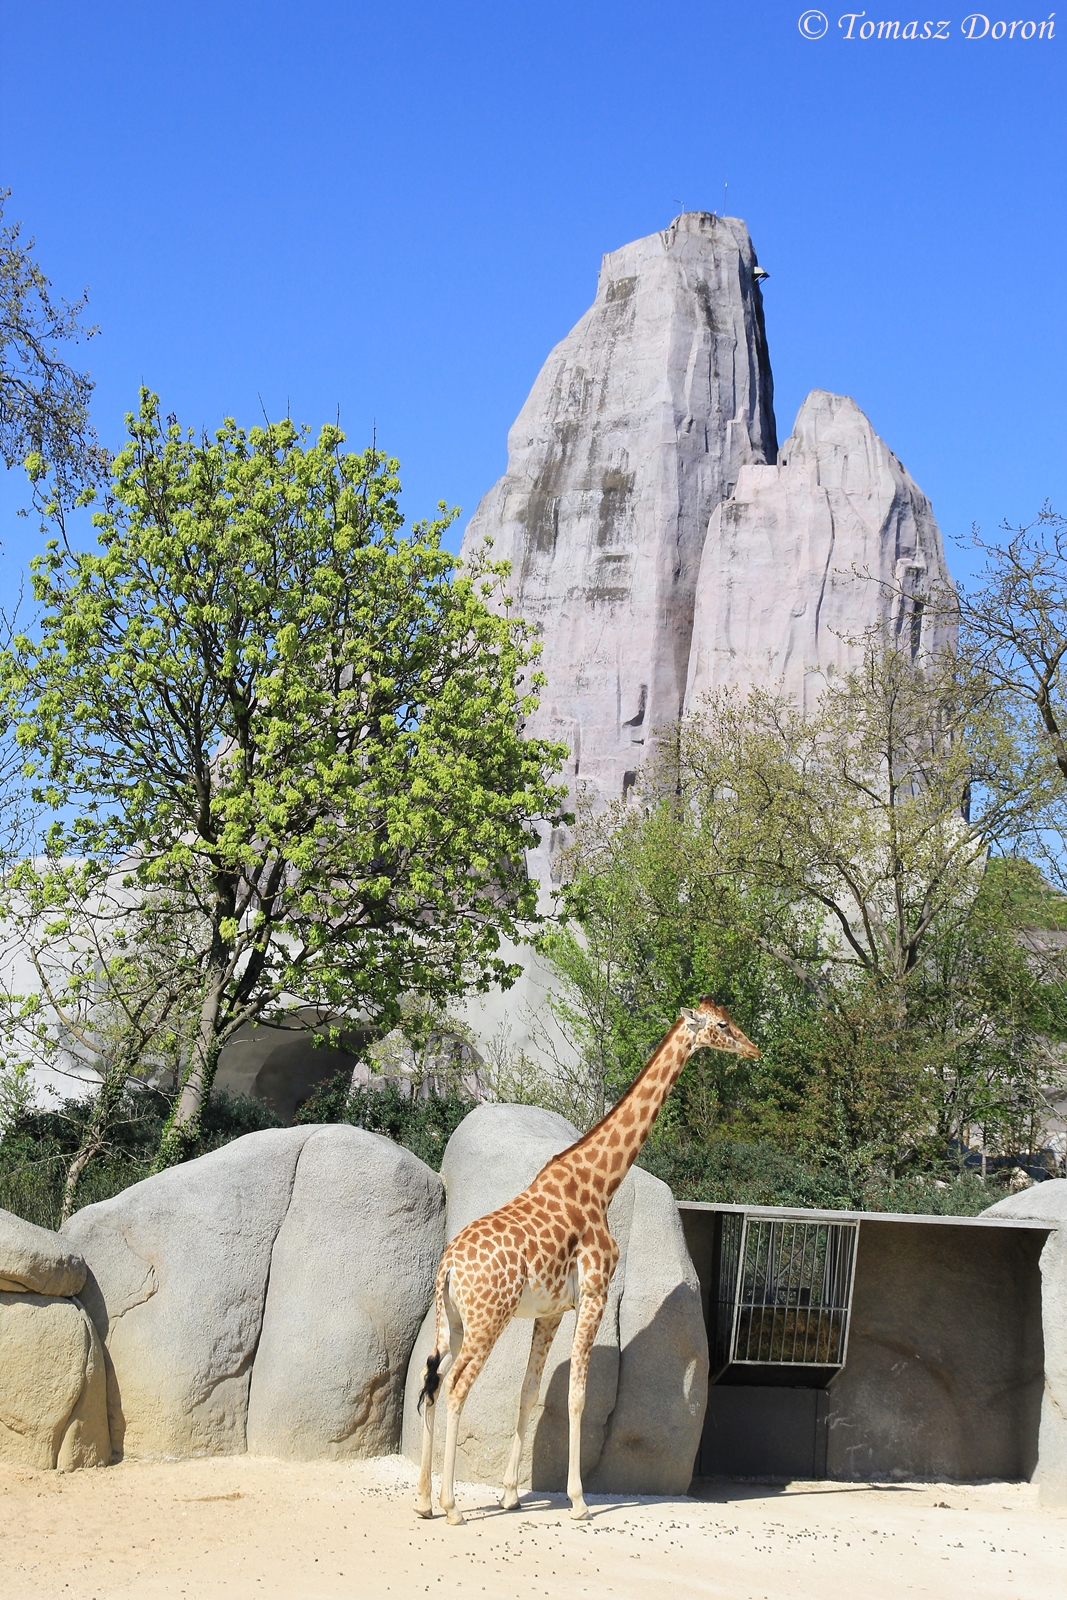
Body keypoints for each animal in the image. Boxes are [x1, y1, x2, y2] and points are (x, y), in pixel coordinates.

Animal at [415, 995, 759, 1524]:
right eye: (722, 1025)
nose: (755, 1049)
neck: (601, 1183)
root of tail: (448, 1266)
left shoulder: (551, 1311)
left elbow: (530, 1391)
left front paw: (511, 1494)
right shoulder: (595, 1294)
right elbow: (577, 1397)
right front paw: (578, 1501)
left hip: (451, 1321)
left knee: (430, 1380)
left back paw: (422, 1501)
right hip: (487, 1321)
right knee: (455, 1387)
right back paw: (451, 1506)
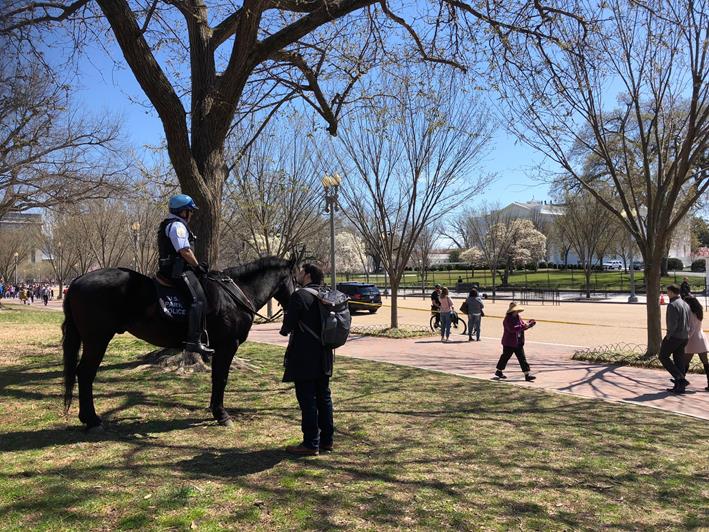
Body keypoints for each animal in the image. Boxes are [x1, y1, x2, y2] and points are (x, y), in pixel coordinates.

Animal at [60, 256, 294, 430]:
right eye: (295, 278)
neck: (236, 294)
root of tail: (77, 281)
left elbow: (216, 378)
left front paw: (215, 410)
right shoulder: (228, 345)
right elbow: (221, 378)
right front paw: (221, 414)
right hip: (97, 340)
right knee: (86, 373)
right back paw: (92, 419)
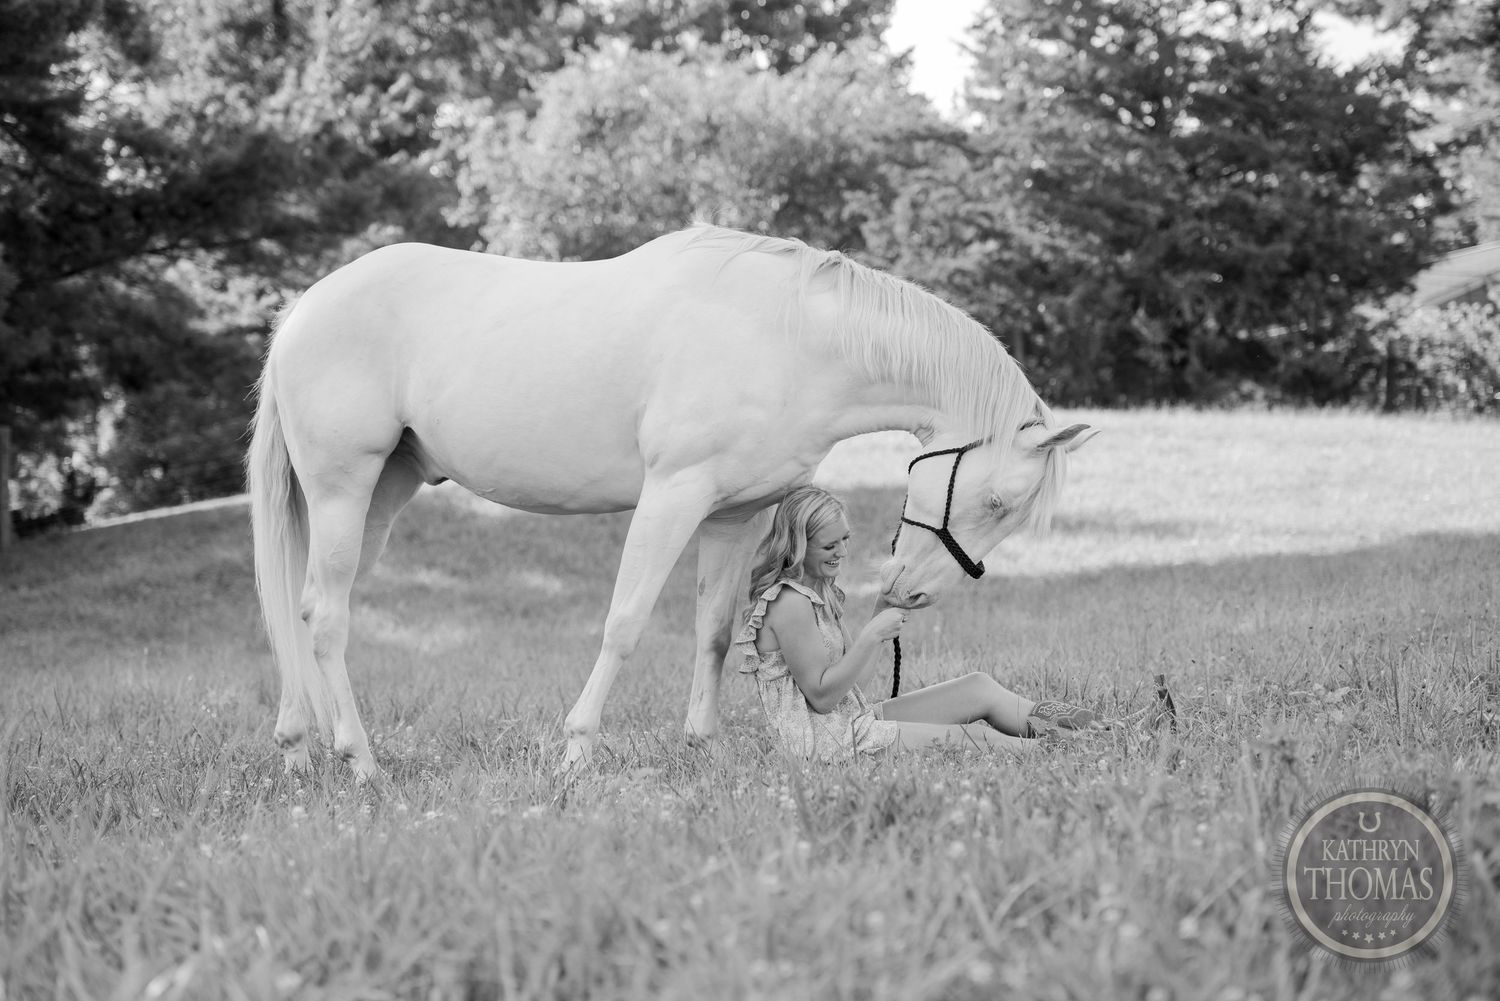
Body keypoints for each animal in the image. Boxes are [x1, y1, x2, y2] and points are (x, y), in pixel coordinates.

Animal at [246, 225, 1099, 779]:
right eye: (996, 499)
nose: (910, 593)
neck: (786, 337)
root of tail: (302, 313)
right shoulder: (673, 494)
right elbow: (624, 623)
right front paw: (578, 751)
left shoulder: (730, 513)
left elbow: (715, 631)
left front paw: (701, 747)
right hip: (344, 486)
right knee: (326, 613)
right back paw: (360, 761)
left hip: (380, 494)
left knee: (306, 608)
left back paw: (301, 748)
□ □ □ □
WHAT THE TASK ASKS ▸ All records above are to be printed exactly, minus the pictures they contain.

TASK OUTPUT ▸
Body keypoints for each animal in the image. Boxes are [x1, y1, x2, y2] and points are (x, y), in pixel coordinates.

Animal at [415, 995, 759, 1524]:
right eye: (722, 1025)
nose: (755, 1049)
neck: (601, 1183)
root of tail: (448, 1266)
left shoulder: (551, 1311)
left elbow: (530, 1391)
left front paw: (511, 1494)
right shoulder: (595, 1294)
right elbow: (577, 1397)
right front paw: (578, 1501)
left hip: (451, 1321)
left knee: (430, 1380)
left back paw: (422, 1501)
right hip: (487, 1321)
right knee: (455, 1387)
right back paw: (451, 1506)
Body keypoints for each animal in the image. Boxes are [x1, y1, x2, y2] and points are (x, y), in pixel coordinates.

Animal at [60, 256, 294, 430]:
right eye: (295, 278)
neck: (236, 294)
root of tail: (77, 281)
left elbow: (216, 378)
left front paw: (215, 410)
right shoulder: (228, 345)
right elbow: (221, 378)
right front paw: (221, 414)
right hip: (97, 340)
right knee: (86, 373)
right back paw: (92, 419)
Body keypoints for each animal in the image. Boxes are [x1, y1, x2, y2] and points are (x, y), in pixel coordinates.

Animal at [246, 225, 1099, 779]:
right eye: (996, 499)
nose: (910, 593)
neck: (786, 337)
root of tail: (302, 313)
right shoulder: (673, 494)
right elbow: (624, 623)
right front paw: (578, 751)
left shoulder: (730, 513)
left elbow: (715, 631)
left front paw: (701, 747)
right hip: (344, 486)
right knee: (326, 613)
right back paw: (360, 761)
left hip: (380, 494)
left knee: (306, 608)
left back paw: (301, 748)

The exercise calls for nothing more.